[Records from a data collection]
==========

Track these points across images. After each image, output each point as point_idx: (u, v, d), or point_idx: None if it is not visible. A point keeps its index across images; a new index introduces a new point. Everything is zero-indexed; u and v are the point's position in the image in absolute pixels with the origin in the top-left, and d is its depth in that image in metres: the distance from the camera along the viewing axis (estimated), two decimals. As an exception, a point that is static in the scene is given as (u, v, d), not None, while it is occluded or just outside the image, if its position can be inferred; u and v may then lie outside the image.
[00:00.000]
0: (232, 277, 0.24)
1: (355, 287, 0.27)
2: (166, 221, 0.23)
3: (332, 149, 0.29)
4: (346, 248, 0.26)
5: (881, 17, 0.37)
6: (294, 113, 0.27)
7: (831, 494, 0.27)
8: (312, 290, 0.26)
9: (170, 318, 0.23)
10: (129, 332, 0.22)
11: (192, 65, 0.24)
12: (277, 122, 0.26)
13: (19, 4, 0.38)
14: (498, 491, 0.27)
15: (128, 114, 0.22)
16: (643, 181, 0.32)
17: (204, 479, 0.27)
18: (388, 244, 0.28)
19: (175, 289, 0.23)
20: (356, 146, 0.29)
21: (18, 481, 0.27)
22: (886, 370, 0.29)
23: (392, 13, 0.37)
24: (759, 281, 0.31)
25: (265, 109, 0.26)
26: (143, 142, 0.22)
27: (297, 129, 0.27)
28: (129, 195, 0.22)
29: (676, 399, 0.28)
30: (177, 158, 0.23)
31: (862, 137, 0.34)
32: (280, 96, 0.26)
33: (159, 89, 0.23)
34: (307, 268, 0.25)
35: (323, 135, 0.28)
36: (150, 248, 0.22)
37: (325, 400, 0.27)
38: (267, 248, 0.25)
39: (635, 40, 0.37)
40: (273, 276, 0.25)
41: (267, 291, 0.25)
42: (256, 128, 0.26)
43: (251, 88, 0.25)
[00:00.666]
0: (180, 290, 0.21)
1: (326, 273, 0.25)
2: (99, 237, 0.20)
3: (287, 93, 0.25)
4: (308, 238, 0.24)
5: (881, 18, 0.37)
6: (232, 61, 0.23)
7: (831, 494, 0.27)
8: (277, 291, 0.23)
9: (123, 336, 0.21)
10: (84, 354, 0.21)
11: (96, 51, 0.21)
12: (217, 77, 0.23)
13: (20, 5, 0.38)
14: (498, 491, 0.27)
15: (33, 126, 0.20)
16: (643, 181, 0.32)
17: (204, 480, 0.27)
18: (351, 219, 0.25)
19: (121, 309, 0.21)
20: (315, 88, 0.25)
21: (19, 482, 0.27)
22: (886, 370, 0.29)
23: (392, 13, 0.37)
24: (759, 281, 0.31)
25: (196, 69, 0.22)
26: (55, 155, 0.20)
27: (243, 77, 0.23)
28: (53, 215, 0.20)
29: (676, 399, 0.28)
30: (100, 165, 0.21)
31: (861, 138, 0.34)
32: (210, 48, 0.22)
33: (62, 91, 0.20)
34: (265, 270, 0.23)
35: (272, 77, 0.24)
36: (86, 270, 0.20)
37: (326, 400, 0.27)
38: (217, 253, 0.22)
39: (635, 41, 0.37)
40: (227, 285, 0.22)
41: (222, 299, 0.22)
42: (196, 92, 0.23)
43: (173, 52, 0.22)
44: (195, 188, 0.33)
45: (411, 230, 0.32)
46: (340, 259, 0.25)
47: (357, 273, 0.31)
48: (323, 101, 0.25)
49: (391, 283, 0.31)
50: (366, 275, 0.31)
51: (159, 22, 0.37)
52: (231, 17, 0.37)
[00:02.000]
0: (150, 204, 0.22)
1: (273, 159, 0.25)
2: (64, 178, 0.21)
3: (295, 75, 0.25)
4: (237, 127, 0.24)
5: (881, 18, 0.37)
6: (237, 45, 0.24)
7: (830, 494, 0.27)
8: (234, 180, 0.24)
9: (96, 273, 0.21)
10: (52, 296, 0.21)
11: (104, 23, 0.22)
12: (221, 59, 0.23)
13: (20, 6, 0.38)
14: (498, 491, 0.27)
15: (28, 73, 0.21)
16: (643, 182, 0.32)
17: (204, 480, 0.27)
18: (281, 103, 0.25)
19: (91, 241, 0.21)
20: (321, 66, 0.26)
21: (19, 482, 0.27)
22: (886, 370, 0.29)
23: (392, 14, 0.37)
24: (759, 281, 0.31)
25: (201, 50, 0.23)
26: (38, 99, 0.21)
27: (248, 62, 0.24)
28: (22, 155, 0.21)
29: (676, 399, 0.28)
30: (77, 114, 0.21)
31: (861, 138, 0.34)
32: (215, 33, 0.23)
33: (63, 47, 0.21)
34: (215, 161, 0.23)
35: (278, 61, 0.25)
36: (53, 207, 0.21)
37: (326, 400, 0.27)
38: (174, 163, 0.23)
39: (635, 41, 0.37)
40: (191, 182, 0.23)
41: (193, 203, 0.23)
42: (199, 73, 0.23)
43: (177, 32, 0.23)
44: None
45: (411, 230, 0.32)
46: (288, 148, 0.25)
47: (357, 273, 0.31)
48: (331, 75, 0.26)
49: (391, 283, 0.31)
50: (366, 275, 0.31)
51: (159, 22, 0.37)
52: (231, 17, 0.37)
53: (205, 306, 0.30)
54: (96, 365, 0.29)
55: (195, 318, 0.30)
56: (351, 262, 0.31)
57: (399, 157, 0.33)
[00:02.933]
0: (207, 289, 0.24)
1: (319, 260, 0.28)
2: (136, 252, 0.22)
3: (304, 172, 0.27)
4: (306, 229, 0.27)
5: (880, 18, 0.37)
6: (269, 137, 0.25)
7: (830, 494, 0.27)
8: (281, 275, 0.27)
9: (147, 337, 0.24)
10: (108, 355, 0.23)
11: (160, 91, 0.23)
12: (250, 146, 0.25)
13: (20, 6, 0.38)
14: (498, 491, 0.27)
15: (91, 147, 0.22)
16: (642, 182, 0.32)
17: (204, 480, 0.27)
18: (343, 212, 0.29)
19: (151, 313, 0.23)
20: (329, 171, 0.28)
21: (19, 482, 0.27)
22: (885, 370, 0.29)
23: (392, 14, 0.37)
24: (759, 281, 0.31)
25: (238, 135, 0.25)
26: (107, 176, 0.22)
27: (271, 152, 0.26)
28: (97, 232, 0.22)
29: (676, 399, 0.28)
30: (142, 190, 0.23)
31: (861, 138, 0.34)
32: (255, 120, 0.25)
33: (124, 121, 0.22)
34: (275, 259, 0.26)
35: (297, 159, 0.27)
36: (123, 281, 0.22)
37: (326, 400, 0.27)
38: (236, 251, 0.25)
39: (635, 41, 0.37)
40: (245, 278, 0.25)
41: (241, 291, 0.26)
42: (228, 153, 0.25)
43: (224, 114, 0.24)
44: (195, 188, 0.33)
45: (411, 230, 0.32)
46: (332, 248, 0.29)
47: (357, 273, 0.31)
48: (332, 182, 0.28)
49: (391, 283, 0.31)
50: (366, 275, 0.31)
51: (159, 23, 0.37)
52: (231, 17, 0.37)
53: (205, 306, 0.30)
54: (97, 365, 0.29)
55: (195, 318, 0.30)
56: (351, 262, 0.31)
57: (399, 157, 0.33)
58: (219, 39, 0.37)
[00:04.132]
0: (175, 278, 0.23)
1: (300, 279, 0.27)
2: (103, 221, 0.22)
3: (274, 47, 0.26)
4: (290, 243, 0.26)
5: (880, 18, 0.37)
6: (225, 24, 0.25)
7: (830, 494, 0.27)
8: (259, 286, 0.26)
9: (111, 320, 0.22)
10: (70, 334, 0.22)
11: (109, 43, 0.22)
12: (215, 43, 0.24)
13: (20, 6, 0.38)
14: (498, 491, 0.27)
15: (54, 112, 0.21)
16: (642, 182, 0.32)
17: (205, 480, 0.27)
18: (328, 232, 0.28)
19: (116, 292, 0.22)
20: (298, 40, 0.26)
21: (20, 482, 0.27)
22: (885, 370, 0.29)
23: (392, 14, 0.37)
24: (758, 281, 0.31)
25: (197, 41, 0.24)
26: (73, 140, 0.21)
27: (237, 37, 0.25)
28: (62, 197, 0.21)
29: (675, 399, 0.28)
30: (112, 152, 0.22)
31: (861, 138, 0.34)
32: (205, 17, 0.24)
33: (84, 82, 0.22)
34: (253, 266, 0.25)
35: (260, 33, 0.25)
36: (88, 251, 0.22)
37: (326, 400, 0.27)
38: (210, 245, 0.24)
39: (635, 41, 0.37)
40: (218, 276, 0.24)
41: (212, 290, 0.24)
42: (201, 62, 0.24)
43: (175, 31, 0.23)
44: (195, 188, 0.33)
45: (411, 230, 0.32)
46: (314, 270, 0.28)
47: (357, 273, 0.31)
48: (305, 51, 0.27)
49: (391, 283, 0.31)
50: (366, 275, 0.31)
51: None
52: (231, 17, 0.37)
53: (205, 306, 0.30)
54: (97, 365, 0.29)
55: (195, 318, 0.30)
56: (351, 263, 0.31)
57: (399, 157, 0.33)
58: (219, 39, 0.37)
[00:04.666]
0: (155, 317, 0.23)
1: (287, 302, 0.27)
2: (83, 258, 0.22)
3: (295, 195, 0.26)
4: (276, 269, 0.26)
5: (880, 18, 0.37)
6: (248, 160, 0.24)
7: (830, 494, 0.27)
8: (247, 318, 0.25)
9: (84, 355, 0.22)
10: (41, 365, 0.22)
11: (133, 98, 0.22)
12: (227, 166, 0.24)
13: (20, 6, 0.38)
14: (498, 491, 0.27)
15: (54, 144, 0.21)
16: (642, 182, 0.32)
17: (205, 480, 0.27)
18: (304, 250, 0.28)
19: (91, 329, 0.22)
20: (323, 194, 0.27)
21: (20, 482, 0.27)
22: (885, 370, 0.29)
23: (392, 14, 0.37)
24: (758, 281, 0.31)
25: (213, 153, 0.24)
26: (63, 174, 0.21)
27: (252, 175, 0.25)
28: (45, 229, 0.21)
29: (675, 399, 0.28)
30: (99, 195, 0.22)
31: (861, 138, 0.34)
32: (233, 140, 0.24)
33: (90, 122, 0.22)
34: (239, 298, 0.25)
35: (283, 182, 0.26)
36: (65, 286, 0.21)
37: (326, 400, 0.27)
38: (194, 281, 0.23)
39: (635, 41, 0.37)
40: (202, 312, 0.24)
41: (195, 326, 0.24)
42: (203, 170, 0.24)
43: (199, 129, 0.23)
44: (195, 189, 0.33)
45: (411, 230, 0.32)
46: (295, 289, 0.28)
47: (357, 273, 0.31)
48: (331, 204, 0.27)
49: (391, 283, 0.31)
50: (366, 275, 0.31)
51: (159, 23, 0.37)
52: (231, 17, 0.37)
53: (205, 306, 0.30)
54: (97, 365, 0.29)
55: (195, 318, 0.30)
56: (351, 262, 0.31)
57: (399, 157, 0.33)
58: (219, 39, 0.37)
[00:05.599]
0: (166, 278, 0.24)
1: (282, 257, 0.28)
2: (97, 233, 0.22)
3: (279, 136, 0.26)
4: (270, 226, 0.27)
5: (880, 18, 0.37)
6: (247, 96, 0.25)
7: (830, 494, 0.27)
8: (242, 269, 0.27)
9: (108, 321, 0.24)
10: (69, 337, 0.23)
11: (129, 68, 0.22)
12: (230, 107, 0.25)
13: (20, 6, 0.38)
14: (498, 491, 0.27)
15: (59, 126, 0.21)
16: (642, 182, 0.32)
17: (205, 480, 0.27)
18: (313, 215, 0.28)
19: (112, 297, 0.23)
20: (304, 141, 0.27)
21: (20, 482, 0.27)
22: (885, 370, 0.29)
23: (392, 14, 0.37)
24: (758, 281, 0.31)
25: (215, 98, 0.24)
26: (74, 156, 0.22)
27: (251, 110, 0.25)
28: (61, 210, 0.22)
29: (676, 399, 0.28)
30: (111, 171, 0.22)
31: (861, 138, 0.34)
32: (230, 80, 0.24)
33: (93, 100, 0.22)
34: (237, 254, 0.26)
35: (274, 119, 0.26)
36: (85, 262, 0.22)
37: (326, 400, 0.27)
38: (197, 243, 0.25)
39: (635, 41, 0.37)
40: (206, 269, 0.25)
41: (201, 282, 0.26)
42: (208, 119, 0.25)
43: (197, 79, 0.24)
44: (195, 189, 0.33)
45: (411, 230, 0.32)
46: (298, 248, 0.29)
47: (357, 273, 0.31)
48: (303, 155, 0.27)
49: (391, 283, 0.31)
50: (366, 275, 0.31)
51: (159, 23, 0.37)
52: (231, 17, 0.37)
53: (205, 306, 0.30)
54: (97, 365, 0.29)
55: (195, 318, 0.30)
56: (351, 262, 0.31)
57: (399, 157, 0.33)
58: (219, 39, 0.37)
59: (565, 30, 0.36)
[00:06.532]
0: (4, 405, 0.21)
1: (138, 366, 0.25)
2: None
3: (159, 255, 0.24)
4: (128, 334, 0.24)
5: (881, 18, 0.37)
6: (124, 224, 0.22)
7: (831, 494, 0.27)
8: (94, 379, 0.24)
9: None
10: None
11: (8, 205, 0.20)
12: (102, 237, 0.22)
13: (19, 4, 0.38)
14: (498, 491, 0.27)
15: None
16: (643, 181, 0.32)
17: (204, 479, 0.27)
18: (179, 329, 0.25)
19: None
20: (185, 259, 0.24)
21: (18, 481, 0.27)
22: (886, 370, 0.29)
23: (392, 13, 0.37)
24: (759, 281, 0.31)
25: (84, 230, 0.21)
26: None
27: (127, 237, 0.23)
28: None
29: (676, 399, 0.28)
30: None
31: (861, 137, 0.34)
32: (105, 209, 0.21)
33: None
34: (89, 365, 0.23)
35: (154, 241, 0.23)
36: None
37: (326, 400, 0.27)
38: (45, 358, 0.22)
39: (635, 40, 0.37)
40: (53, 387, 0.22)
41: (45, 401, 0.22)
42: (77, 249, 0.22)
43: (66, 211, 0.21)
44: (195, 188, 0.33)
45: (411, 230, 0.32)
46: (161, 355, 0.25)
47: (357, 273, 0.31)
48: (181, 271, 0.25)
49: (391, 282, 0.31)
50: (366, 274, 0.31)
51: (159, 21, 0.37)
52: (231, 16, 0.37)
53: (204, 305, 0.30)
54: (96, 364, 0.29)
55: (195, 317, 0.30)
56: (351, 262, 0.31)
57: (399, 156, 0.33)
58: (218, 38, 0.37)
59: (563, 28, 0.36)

==========

All that belongs in the answer is an exact copy of the lines from the start of the records above through the line with "1: (355, 287, 0.27)".

Track these points across images. After each image, output each point as point_idx: (u, v, d), or point_idx: None if it is not visible. A point keeps its index across images; a new index introduces a new point. Everything is zero-indexed; u and v are the point's position in the image in absolute pixels with the origin in the top-left, and d is its depth in that image in metres: the distance from the camera along the viewing axis (estimated), two decimals. As an exception, a point that is static in the scene is given as (u, v, d), not None, while it is occluded or just outside the image, if its position can be inferred; u and v may then lie outside the image.
[00:00.000]
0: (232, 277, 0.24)
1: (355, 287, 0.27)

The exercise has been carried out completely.